Labor Market Conditions
- The California unemployment rate dropped to 8.7 percent in September and stayed at that level in October. This was down 0.2 percentage point from the August level of 8.9 percent. In comparison, the U.S. unemployment rate in October rose by 0.1 percentage point to 7.3 percent as a result of the federal shutdown. The size of the shutdown effect for California is unclear. Although federal workers were supposed to be classified as unemployed, there was some inconsistency in how their status was recorded. Given the 241,500 federal workers in California in October 2013, the fact that the unemployment rate did not rise in October is positive.
- California lost 2,900 non-farm payroll jobs in September, but gained 39,800 in October. The September loss broke a streak of 26 months of job gains. The loss was due partly to large and anomalous losses in educational services (10,600), which may be due to seasonal adjustment factors, as the sector gained 4,800 in August and 9,600 in October. Absent this, overall jobs would have risen. The October gains were widespread, with only manufacturing and financial services losing jobs. Retail gained 13,600 jobs, perhaps reflecting an early start in the holiday season.
- Residential construction permits rebounded in October, after slowing in September. Total residential permits were issued at a seasonally adjusted annual rate of 86,149 units in October. Multifamily permits continue to make up a significant share of the total. During the first ten months of 2013, residential permits were up 44.2 percent from the same months of 2012.
- A drop in office and industrial construction led to a modest decline in nonresidential building permits in October. During the first ten months of 2013 nonresidential permits were up 83.3 percent from the same months of 2012.
- Sales of existing homes declined for the third straight month in October to a seasonally adjusted annualized rate of 401,170 units, down 2.7 percent from September and down 11.1 percent from October 2012—the biggest year-over-year drop since May 2011. The median price of existing, single-family detached homes sold in October fell slightly to $427,290; however, this represents a 25.3percent increase from a year earlier, marking the 16th consecutive month of double-digit annual gains.
Monthly Cash Report
Preliminary General Fund agency cash for November was $121 million above the 2013-14 Budget Act forecast of $5.341 billion. Year-to-date revenues are $627 million above the expected $31.456 billion.
- Personal income tax revenues to the General Fund were $15 million below the month’s forecast of $3.081 billion. Withholding receipts were $274 million above the estimate of $3.055 billion. Other receipts were at the projected level of $463 million. Refunds issued in November were $289 million above the anticipated $381 million. Proposition 63 requires that 1.76 percent of total monthly personal income tax collections be transferred to the Mental Health Services Fund (MHSF). The amount transferred to the MHSF in November was at the estimate of $55 million. Year-to-date General Fund income tax revenues are $665 million above estimate.

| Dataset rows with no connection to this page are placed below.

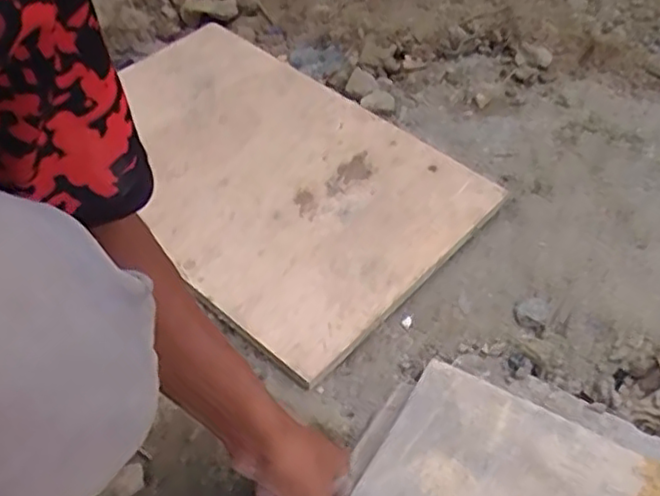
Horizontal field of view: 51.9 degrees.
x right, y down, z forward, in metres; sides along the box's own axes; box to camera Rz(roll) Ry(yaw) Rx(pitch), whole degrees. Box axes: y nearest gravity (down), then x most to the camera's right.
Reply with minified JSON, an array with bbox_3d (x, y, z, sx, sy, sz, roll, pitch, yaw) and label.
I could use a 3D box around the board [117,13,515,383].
[{"bbox_3d":[-0.095,-0.105,0.834,0.519,0.036,0.339,36,61,28],"label":"board"}]

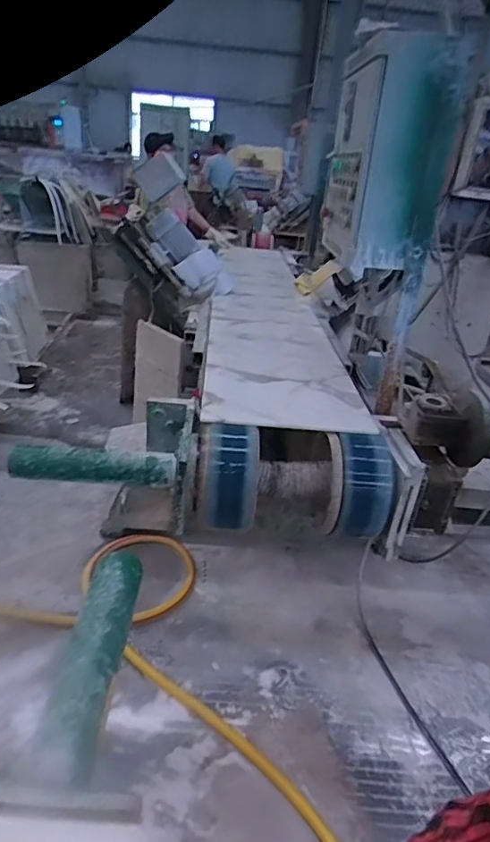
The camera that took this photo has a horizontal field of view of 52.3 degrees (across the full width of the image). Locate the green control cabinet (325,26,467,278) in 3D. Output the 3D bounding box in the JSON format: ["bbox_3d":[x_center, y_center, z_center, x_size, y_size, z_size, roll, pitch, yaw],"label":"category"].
[{"bbox_3d":[0.369,-0.678,1.310,0.227,0.479,0.378,4,28,-4],"label":"green control cabinet"}]

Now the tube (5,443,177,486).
[{"bbox_3d":[-0.374,0.114,1.248,0.401,0.076,0.078,4,28,-4],"label":"tube"}]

- Sales and use tax receipts were $13 million below the month’s forecast of $1.805 billion. November cash includes a portion of the final payment for third quarter sales, as well as the first prepayment for fourth quarter sales. Year-to-date, the sales tax cash is $13 million below forecast.
- Corporation tax revenues were $6 million below the month’s estimate of -$76 million. Prepayments were $6 million above the forecast of $72 million and other payments were $14 million lower than the $99 million that was anticipated. Total refunds for the month were $2 million lower than the estimate of $247 million. Year-to-date revenues are $134 million below estimate.
- Insurance tax revenues were $100 million above the month’s estimate of $313 million. Since fourth quarter insurance prepayments were due December 1, and some payments are received a day or two prior to the due date, most of the $100 million gain is likely due to timing and could be offset in December. Year-to-date insurance tax revenues are $110 million above the forecasted $876 million. Revenues from the estate, alcoholic beverage, tobacco taxes, pooled money interest, and vehicle license fee came in $2 million above the $39 million that was expected. "Other" revenues were $53 million above the month’s estimate of $179 million.